◆ **Exercise prompt**
Reproduce verbatim the text of every one of the records below, omitting the pictures.

◆ **Data supplied**
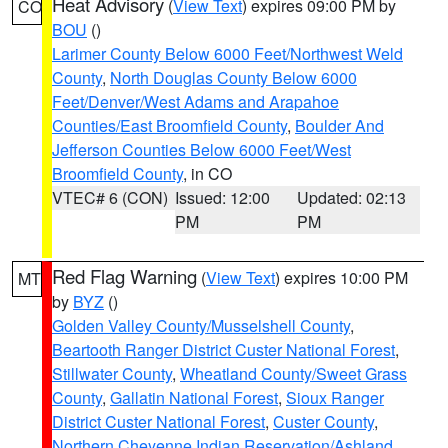
Heat Advisory
(
View Text
) expires 09:00 PM by
CO
BOU
()
Larimer County Below 6000 Feet/Northwest Weld
County
,
North Douglas County Below 6000
Feet/Denver/West Adams and Arapahoe
Counties/East Broomfield County
,
Boulder And
Jefferson Counties Below 6000 Feet/West
Broomfield County
, in CO
VTEC# 6 (CON)
Issued: 12:00
Updated: 02:13
PM
PM
Red Flag Warning
(
View Text
) expires 10:00 PM
MT
by
BYZ
()
Golden Valley County/Musselshell County
,
Beartooth Ranger District Custer National Forest
,
Stillwater County
,
Wheatland County/Sweet Grass
County
,
Gallatin National Forest
,
Sioux Ranger
District Custer National Forest
,
Custer County
,
Northern Cheyenne Indian Reservation/Ashland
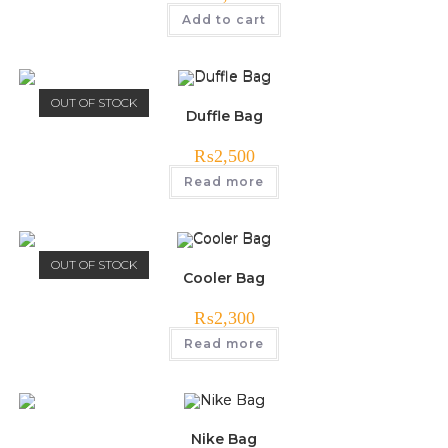
Add to cart
OUT OF STOCK
Duffle Bag
₨
2,500
Read more
OUT OF STOCK
Cooler Bag
₨
2,300
Read more
Nike Bag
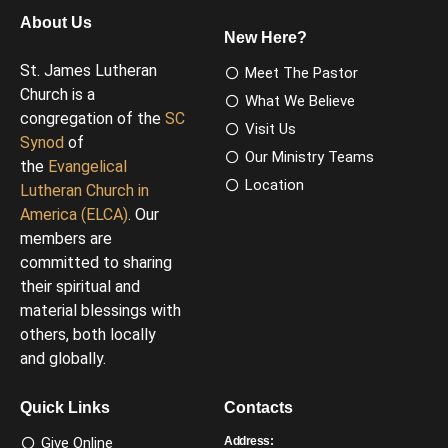
About Us
New Here?
St. James Lutheran
Meet The Pastor
Church is a
What We Believe
congregation of the
SC
Visit Us
Synod
of
Our Ministry Teams
the
Evangelical
Location
Lutheran Church in
America (ELCA)
. Our
members are
committed to sharing
their spiritual and
material blessings with
others, both locally
and globally.
Quick Links
Contacts
Give Online
Address:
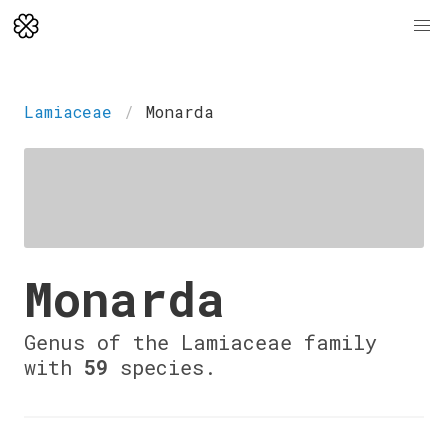
Lamiaceae
Monarda
Monarda
Genus of the Lamiaceae family
with
59
species.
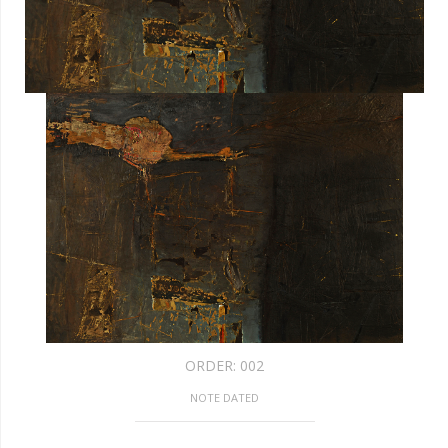
ORDER:
002
NOTE DATED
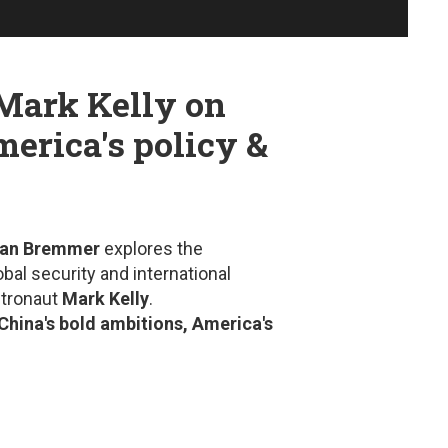
 Mark Kelly on
merica's policy &
an Bremmer
explores the
bal security and international
stronaut
Mark Kelly
.
China's bold ambitions, America's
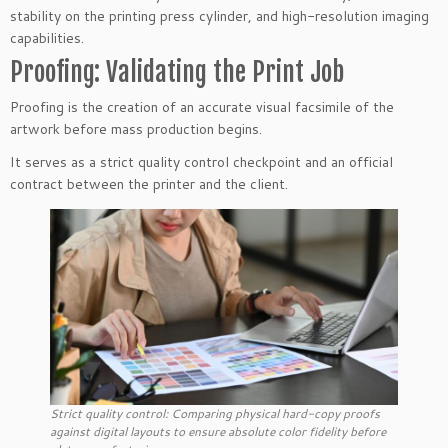
stability on the printing press cylinder, and high-resolution imaging
capabilities.
Proofing: Validating the Print Job
Proofing is the creation of an accurate visual facsimile of the
artwork before mass production begins.
It serves as a strict quality control checkpoint and an official
contract between the printer and the client.
Strict quality control: Comparing physical hard-copy proofs
against digital layouts to ensure absolute color fidelity before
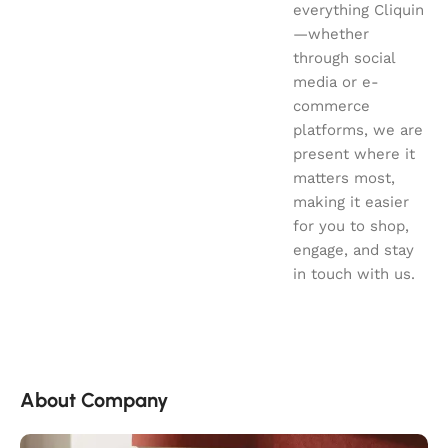
everything Cliquin
—whether
through social
media or e-
commerce
platforms, we are
present where it
matters most,
making it easier
for you to shop,
engage, and stay
in touch with us.
About Company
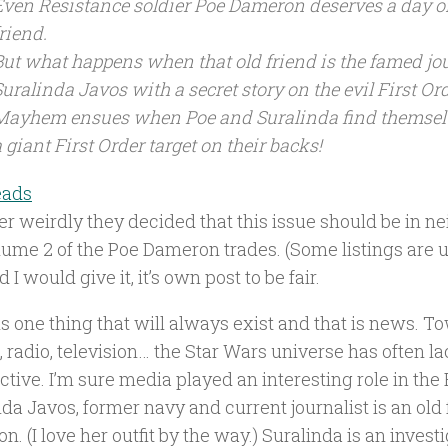
Even Resistance soldier Poe Dameron deserves a day of
riend.
But what happens when that old friend is the famed jou
Suralinda Javos with a secret story on the evil First Or
Mayhem ensues when Poe and Suralinda find themselv
 giant First Order target on their backs!
eads
er weirdly they decided that this issue should be in n
ume 2 of the Poe Dameron trades. (Some listings are un
 I would give it, it’s own post to be fair.
s one thing that will always exist and that is news. T
 radio, television… the Star Wars universe has often l
tive. I’m sure media played an interesting role in the
da Javos, former navy and current journalist is an old 
. (I love her outfit by the way.) Suralinda is an investi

◆ **Response to this task**
Heat Advisory
(
View Text
) expires 09:00 PM by
CO
BOU
()
Larimer County Below 6000 Feet/Northwest Weld
County
,
North Douglas County Below 6000
Feet/Denver/West Adams and Arapahoe
Counties/East Broomfield County
,
Boulder And
Jefferson Counties Below 6000 Feet/West
Broomfield County
, in CO
VTEC# 6 (CON)
Issued: 12:00
Updated: 02:13
PM
PM
Red Flag Warning
(
View Text
) expires 10:00 PM
MT
by
BYZ
()
Golden Valley County/Musselshell County
,
Beartooth Ranger District Custer National Forest
,
Stillwater County
,
Wheatland County/Sweet Grass
County
,
Gallatin National Forest
,
Sioux Ranger
District Custer National Forest
,
Custer County
,
Northern Cheyenne Indian Reservation/Ashland
Add to cart
OUT OF STOCK
Duffle Bag
₨
2,500
Read more
OUT OF STOCK
Cooler Bag
₨
2,300
Read more
Nike Bag
About Us
New Here?
St. James Lutheran
Meet The Pastor
Church is a
What We Believe
congregation of the
SC
Visit Us
Synod
of
Our Ministry Teams
the
Evangelical
Location
Lutheran Church in
America (ELCA)
. Our
members are
committed to sharing
their spiritual and
material blessings with
others, both locally
and globally.
Quick Links
Contacts
Give Online
Address:
Lamiaceae
Monarda
Monarda
Genus of the Lamiaceae family
with
59
species.
ORDER:
002
NOTE DATED
 Mark Kelly on
merica's policy &
an Bremmer
explores the
bal security and international
stronaut
Mark Kelly
.
China's bold ambitions, America's
stability on the printing press cylinder, and high-resolution imaging
capabilities.
Proofing: Validating the Print Job
Proofing is the creation of an accurate visual facsimile of the
artwork before mass production begins.
It serves as a strict quality control checkpoint and an official
contract between the printer and the client.
Strict quality control: Comparing physical hard-copy proofs
against digital layouts to ensure absolute color fidelity before
everything Cliquin
—whether
through social
media or e-
commerce
platforms, we are
present where it
matters most,
making it easier
for you to shop,
engage, and stay
in touch with us.
About Company
Even Resistance soldier Poe Dameron deserves a day of
riend.
But what happens when that old friend is the famed jou
Suralinda Javos with a secret story on the evil First Or
Mayhem ensues when Poe and Suralinda find themselv
 giant First Order target on their backs!
eads
er weirdly they decided that this issue should be in n
ume 2 of the Poe Dameron trades. (Some listings are un
 I would give it, it’s own post to be fair.
s one thing that will always exist and that is news. T
 radio, television… the Star Wars universe has often l
tive. I’m sure media played an interesting role in the
da Javos, former navy and current journalist is an old 
. (I love her outfit by the way.) Suralinda is an investi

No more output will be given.